# JCB 520 Loadall - Any info??



## parkwest (Jan 11, 2000)

Been looking at a new 520 LoadAll. They look like they are a very versatile piece of equipment since they can use all skid steer attachments. Has anyone have any info on their experience with this machine? Also, the local dealer gave me a price of $49k which included enclosed cab, 1yd bucket and forks. Is this a fair price?


----------



## steveair (Feb 24, 2000)

Hello,

Have only seen one once, but had a friend that almost bought one. He runs nothing but bobcat skidsteers and excavators and was very interested.

I haven't heard anything bad yet, but have always questioned the JCB name. My friend went with a KRAMER instead, which is a german made loader. So far, he's been very happy with it (except for everyone giving him 'hail the hitler' stances when he drives by). The 520's are interesting machines, but sometimes JCB gets a little ahead of themselves with innovations and forgets about longevity. I would try to get a good long demo for a week or so first, then try to talk to someone who has own one for a while. 

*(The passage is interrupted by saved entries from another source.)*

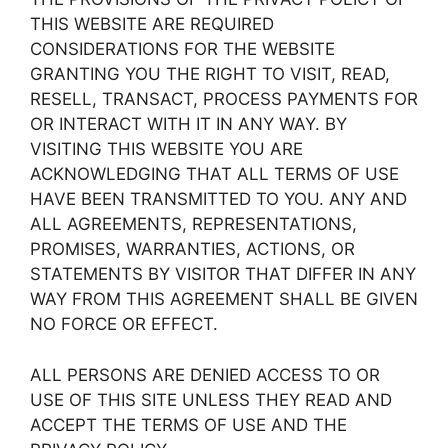
THIS WEBSITE ARE REQUIRED
CONSIDERATIONS FOR THE WEBSITE
GRANTING YOU THE RIGHT TO VISIT, READ,
RESELL, TRANSACT, PROCESS PAYMENTS FOR
OR INTERACT WITH IT IN ANY WAY. BY
VISITING THIS WEBSITE YOU ARE
ACKNOWLEDGING THAT ALL TERMS OF USE
HAVE BEEN TRANSMITTED TO YOU. ANY AND
ALL AGREEMENTS, REPRESENTATIONS,
PROMISES, WARRANTIES, ACTIONS, OR
STATEMENTS BY VISITOR THAT DIFFER IN ANY
WAY FROM THIS AGREEMENT SHALL BE GIVEN
NO FORCE OR EFFECT.
ALL PERSONS ARE DENIED ACCESS TO OR
USE OF THIS SITE UNLESS THEY READ AND
ACCEPT THE TERMS OF USE AND THE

Is that a price with the backhoe?

steveair


----------



## southside (Jan 9, 2000)

JCB make fairly good gear.Their backhoes are popular here.
Manitou and Merlo also make good tele-handlers.


----------



## parkwest (Jan 11, 2000)

Thanks you guy

The price didn't include a backhoe attachment. I found a used 520 on the net with 200 hrs - asking price $41K. It didn't have enclosed cab - $1700 option. 

I watched the demo tape on the 520 and they looked so versatile - like a souped up skid steer - I was wondering why I hadn't seen more of them out there.


----------